TASK A -> Reproduce everything in the multi-core support page from "The system option" down to "from the class CMultiCoreSupport.".
TASK B -> Extend the multi-core support page onward from the point at which it ends.

PAGE TEXT ->
====

Multi-core support

Beginning with the Raspberry Pi 2, four cores are provided by a Cortex-A CPU. Circle distinguishes between the primary core 0 and the secondary cores 1 to 3 in a way, that all system operations including interrupt handling are running on the primary core 0. The secondary cores are free to be used by the application. This allows to implement time-critical or time-consuming operations on the secondary cores, without being disturbed by interrupts or other system functions. The optional scheduler and all tasks are running on core 0 too (see Multitasking).

Circle supports multi-core applications by handling the start-up of the secondary cores with the class CMultiCoreSupport, with the synchronization class CSpinLock and with Memory barriers.

The system option ARM_ALLOW_MULTI_CORE has to be defined to use multi-core support with the class CMultiCoreSupport. For performance reasons this system option should not be defined for single core applications.

Further information on using the multi-core support is available in the file doc/multicore.txt.

The sample programs 17-fractal and 26-cpustress can be build with multi-core support. A more complex multi-core example is the project MiniSynth Pi.

CMultiCoreSupport

#include <circle/multicore.h>
class CMultiCoreSupport

If you want to use the secondary CPU cores in your application, you have to define a user class, which is derived from the class CMultiCoreSupport.

CMultiCoreSupport::CMultiCoreSupport(CMemorySystem *pMemorySystem)

Creates the instance of CMultiCoreSupport. Must be invoked in the first place of the initializer list of the defined user class. The parameter pMemorySystem must be set to CMemorySystem::Get(), which can be included from <circle/memory.h>.

boolean CMultiCoreSupport::Initialize(void)

====

INFORMATION PROVIDED ->
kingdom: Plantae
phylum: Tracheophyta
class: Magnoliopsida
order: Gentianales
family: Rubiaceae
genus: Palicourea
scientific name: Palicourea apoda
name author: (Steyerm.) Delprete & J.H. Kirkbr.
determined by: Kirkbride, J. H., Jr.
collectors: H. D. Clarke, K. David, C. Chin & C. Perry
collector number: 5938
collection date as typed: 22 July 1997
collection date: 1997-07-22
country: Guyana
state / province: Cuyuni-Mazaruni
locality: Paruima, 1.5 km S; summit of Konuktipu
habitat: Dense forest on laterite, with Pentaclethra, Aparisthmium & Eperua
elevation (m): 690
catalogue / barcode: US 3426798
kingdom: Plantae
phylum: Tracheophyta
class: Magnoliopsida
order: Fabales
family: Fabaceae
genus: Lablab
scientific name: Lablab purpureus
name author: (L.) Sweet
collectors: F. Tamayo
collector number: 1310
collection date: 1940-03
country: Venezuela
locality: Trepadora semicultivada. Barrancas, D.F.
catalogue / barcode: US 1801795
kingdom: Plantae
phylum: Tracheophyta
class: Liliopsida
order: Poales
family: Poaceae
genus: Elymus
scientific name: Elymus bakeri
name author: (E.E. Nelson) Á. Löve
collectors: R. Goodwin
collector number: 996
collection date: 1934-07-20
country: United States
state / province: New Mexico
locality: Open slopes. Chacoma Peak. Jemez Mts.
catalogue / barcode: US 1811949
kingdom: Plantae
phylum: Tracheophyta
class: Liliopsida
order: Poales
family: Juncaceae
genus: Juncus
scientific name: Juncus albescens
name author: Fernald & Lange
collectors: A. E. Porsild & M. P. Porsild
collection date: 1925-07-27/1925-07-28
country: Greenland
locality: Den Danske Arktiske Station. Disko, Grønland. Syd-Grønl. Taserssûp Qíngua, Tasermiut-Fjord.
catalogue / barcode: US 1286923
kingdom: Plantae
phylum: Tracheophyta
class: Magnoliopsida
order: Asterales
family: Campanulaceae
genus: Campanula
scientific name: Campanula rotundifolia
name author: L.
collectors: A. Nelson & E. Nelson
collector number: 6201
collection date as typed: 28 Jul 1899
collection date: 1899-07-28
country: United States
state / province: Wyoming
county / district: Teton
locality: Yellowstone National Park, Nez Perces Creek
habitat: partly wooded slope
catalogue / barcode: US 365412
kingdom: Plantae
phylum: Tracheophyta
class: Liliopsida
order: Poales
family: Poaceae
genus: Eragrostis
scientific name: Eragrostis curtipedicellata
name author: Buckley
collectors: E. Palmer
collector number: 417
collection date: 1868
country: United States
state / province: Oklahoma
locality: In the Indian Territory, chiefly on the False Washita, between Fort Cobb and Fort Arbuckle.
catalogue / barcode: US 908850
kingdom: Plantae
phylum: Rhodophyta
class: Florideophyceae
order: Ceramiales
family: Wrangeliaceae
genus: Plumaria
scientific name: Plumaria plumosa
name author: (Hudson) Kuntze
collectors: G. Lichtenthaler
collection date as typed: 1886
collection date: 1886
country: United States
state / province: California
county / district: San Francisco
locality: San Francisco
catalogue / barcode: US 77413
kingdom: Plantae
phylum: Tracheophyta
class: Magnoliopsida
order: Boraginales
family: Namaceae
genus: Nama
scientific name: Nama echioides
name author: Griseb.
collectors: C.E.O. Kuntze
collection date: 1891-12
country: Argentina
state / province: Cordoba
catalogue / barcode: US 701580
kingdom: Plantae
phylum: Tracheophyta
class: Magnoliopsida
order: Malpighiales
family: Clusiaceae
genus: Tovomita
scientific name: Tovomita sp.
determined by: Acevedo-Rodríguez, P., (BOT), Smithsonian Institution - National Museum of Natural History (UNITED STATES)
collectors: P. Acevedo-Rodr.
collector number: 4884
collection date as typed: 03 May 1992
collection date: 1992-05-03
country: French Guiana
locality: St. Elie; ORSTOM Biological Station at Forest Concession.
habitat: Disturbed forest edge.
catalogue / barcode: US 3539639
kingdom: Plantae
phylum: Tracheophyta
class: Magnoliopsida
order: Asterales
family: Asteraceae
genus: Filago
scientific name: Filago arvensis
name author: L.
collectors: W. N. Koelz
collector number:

====

EXPECTED ANSWER A ->
The system option ARM_ALLOW_MULTI_CORE has to be defined to use multi-core support with the class CMultiCoreSupport. For performance reasons this system option should not be defined for single core applications.

Further information on using the multi-core support is available in the file doc/multicore.txt.

The sample programs 17-fractal and 26-cpustress can be build with multi-core support. A more complex multi-core example is the project MiniSynth Pi.

CMultiCoreSupport

#include <circle/multicore.h>
class CMultiCoreSupport

If you want to use the secondary CPU cores in your application, you have to define a user class, which is derived from the class CMultiCoreSupport.

EXPECTED ANSWER B ->
Initializes the multi-core support and starts the secondary cores. It is important, that this method is called, when the other system initialization is already done. Normally it is invoked at the last method in CKernel::Run().

virtual void CMultiCoreSupport::Run(unsigned nCore) = 0

Overload this virtual method to define the entry for the secondary cores (1 to 3) into your application. It is invoked three times (once on each secondary core) with nCore being the number of the executing CPU core (1, 2 or 3).

Important

When a secondary core returns from Run(), the CPU core is automatically halted and will sleep. For unused cores you can simply return from this method.

Note

This method is not executed from the primary CPU core 0 by default. If you want to handle all CPU cores at the same place, you have to explicitly call the Run() method of your user defined multi-core class from CKernel::Run() with the parameter 0.

static unsigned CMultiCoreSupport::ThisCore(void)

Returns the number of the CPU core (0, 1, 2 or 3), which called this method.

static void CMultiCoreSupport::HaltAll(void)

In a multi-core environment this method halts all CPU cores. The current execution will be interrupted using an Inter-Processor Interrupt (IPI) and each core calls the halt() function in turn.

static void CMultiCoreSupport::SendIPI(unsigned nCore, unsigned nIPI)

Sends an Inter-Processor Interrupt (IPI) with the number nIPI to the core nCore (0, 1, 2 or 3). If this technique is used for application purposes, nIPI can have a user defined value from IPI_USER to IPI_MAX.

virtual void CMultiCoreSupport::IPIHandler(unsigned nCore, unsigned nIPI)

Overload this virtual method to receive Inter-Processor Interrupts (IPI) from other CPU cores. nCore is the number of the CPU core, which received the IPI and which is executing IPIHandler(). nIPI is the IPI number specified in the call to CMultiCoreSupport::SendIPI().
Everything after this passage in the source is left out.